Without including any images, please transcribe all the lines below exactly.

**Information provided**.
● ● ● ● ●

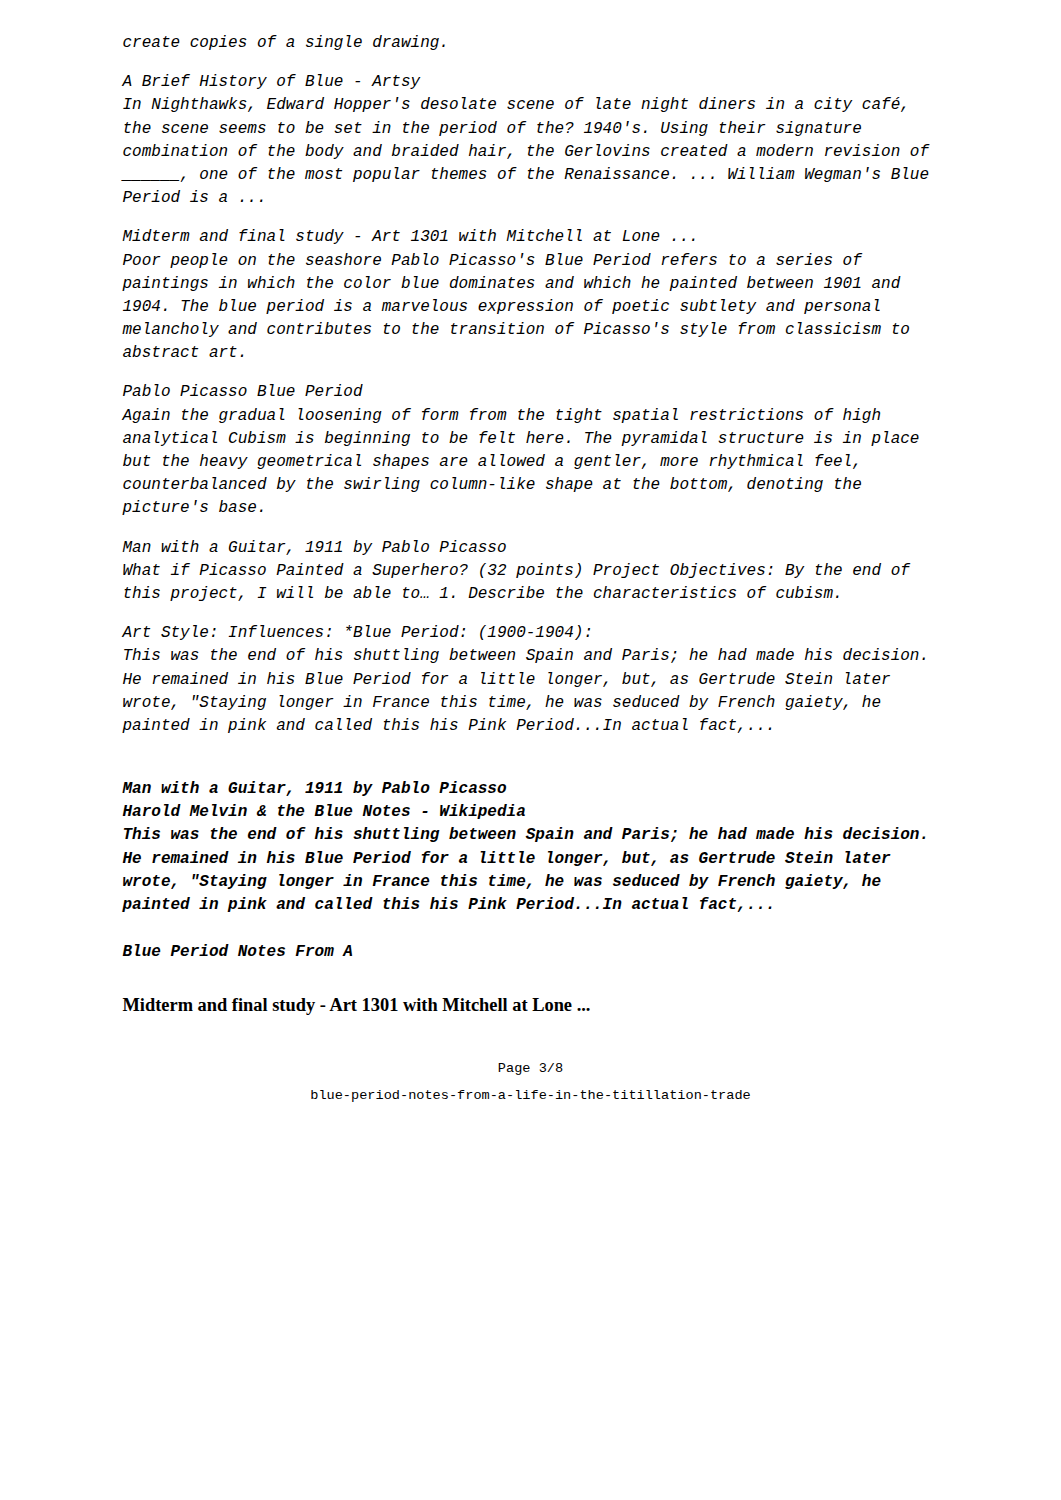create copies of a single drawing.
A Brief History of Blue - Artsy
In Nighthawks, Edward Hopper's desolate scene of late night diners in a city café, the scene seems to be set in the period of the? 1940's. Using their signature combination of the body and braided hair, the Gerlovins created a modern revision of ______, one of the most popular themes of the Renaissance. ... William Wegman's Blue Period is a ...
Midterm and final study - Art 1301 with Mitchell at Lone ...
Poor people on the seashore Pablo Picasso's Blue Period refers to a series of paintings in which the color blue dominates and which he painted between 1901 and 1904. The blue period is a marvelous expression of poetic subtlety and personal melancholy and contributes to the transition of Picasso's style from classicism to abstract art.
Pablo Picasso Blue Period
Again the gradual loosening of form from the tight spatial restrictions of high analytical Cubism is beginning to be felt here. The pyramidal structure is in place but the heavy geometrical shapes are allowed a gentler, more rhythmical feel, counterbalanced by the swirling column-like shape at the bottom, denoting the picture's base.
Man with a Guitar, 1911 by Pablo Picasso
What if Picasso Painted a Superhero? (32 points) Project Objectives: By the end of this project, I will be able to… 1. Describe the characteristics of cubism.
Art Style: Influences: *Blue Period: (1900-1904):
This was the end of his shuttling between Spain and Paris; he had made his decision. He remained in his Blue Period for a little longer, but, as Gertrude Stein later wrote, "Staying longer in France this time, he was seduced by French gaiety, he painted in pink and called this his Pink Period...In actual fact,...
Man with a Guitar, 1911 by Pablo Picasso
Harold Melvin & the Blue Notes - Wikipedia
This was the end of his shuttling between Spain and Paris; he had made his decision. He remained in his Blue Period for a little longer, but, as Gertrude Stein later wrote, "Staying longer in France this time, he was seduced by French gaiety, he painted in pink and called this his Pink Period...In actual fact,...
Blue Period Notes From A
Midterm and final study - Art 1301 with Mitchell at Lone ...
Page 3/8
blue-period-notes-from-a-life-in-the-titillation-trade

● ● ● ● ●

**Answer for the task**.
create copies of a single drawing.
A Brief History of Blue - Artsy
In Nighthawks, Edward Hopper's desolate scene of late night diners in a city café, the scene seems to be set in the period of the? 1940's. Using their signature combination of the body and braided hair, the Gerlovins created a modern revision of ______, one of the most popular themes of the Renaissance. ... William Wegman's Blue Period is a ...
Midterm and final study - Art 1301 with Mitchell at Lone ...
Poor people on the seashore Pablo Picasso's Blue Period refers to a series of paintings in which the color blue dominates and which he painted between 1901 and 1904. The blue period is a marvelous expression of poetic subtlety and personal melancholy and contributes to the transition of Picasso's style from classicism to abstract art.
Pablo Picasso Blue Period
Again the gradual loosening of form from the tight spatial restrictions of high analytical Cubism is beginning to be felt here. The pyramidal structure is in place but the heavy geometrical shapes are allowed a gentler, more rhythmical feel, counterbalanced by the swirling column-like shape at the bottom, denoting the picture's base.
Man with a Guitar, 1911 by Pablo Picasso
What if Picasso Painted a Superhero? (32 points) Project Objectives: By the end of this project, I will be able to… 1. Describe the characteristics of cubism.
Art Style: Influences: *Blue Period: (1900-1904):
This was the end of his shuttling between Spain and Paris; he had made his decision. He remained in his Blue Period for a little longer, but, as Gertrude Stein later wrote, "Staying longer in France this time, he was seduced by French gaiety, he painted in pink and called this his Pink Period...In actual fact,...
Man with a Guitar, 1911 by Pablo Picasso
Harold Melvin & the Blue Notes - Wikipedia
This was the end of his shuttling between Spain and Paris; he had made his decision. He remained in his Blue Period for a little longer, but, as Gertrude Stein later wrote, "Staying longer in France this time, he was seduced by French gaiety, he painted in pink and called this his Pink Period...In actual fact,...
Blue Period Notes From A
Midterm and final study - Art 1301 with Mitchell at Lone ...
Page 3/8
blue-period-notes-from-a-life-in-the-titillation-trade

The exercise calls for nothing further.